[Data items]
++++++++++
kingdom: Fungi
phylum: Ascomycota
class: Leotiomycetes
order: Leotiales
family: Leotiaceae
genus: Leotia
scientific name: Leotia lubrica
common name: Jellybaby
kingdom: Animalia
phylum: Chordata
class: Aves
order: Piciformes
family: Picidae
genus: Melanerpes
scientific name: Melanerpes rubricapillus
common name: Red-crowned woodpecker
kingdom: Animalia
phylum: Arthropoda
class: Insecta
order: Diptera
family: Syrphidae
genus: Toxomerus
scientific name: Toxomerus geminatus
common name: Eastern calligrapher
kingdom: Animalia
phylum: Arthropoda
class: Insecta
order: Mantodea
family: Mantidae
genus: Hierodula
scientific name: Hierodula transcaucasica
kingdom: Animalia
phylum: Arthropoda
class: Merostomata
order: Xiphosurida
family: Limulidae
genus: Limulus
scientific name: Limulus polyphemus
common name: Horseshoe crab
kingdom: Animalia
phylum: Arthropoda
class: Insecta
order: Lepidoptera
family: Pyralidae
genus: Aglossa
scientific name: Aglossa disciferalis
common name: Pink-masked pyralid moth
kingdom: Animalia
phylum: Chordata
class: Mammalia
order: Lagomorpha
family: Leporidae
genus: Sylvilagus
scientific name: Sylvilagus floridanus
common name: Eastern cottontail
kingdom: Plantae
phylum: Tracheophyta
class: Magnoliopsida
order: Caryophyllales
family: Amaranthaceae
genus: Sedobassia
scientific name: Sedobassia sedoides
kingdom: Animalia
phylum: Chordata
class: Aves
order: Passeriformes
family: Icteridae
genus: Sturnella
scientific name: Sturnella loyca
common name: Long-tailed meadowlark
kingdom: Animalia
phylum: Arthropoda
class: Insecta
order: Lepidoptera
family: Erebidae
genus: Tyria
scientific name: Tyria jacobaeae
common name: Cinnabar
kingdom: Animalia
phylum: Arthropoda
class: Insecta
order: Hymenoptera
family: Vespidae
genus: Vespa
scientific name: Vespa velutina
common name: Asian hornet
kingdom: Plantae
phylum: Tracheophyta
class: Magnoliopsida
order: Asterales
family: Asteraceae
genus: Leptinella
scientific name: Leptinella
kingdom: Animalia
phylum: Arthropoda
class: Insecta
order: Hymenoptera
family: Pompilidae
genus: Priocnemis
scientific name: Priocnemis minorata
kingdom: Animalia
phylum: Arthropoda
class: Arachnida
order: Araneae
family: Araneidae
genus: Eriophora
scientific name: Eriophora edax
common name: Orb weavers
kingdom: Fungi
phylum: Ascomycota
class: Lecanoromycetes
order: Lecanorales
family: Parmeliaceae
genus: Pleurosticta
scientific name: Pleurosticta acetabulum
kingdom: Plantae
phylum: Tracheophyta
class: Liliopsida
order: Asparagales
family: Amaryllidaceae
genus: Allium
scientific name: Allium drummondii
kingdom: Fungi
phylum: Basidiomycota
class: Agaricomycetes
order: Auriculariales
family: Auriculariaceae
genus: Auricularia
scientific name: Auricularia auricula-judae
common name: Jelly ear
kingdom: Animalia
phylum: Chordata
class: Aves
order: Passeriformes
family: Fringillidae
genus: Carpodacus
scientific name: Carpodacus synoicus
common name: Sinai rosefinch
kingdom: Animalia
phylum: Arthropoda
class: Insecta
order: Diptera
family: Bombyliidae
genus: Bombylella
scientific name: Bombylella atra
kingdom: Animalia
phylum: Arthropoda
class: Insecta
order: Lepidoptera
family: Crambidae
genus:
++++++++++
Aim of the task: Rewrite the material from the line with "order: Piciformes" to the line with "genus: Hierodula" as a numbered list, leaving out any blank lines.

Solution below:
1. order: Piciformes
2. family: Picidae
3. genus: Melanerpes
4. scientific name: Melanerpes rubricapillus
5. common name: Red-crowned woodpecker
6. kingdom: Animalia
7. phylum: Arthropoda
8. class: Insecta
9. order: Diptera
10. family: Syrphidae
11. genus: Toxomerus
12. scientific name: Toxomerus geminatus
13. common name: Eastern calligrapher
14. kingdom: Animalia
15. phylum: Arthropoda
16. class: Insecta
17. order: Mantodea
18. family: Mantidae
19. genus: Hierodula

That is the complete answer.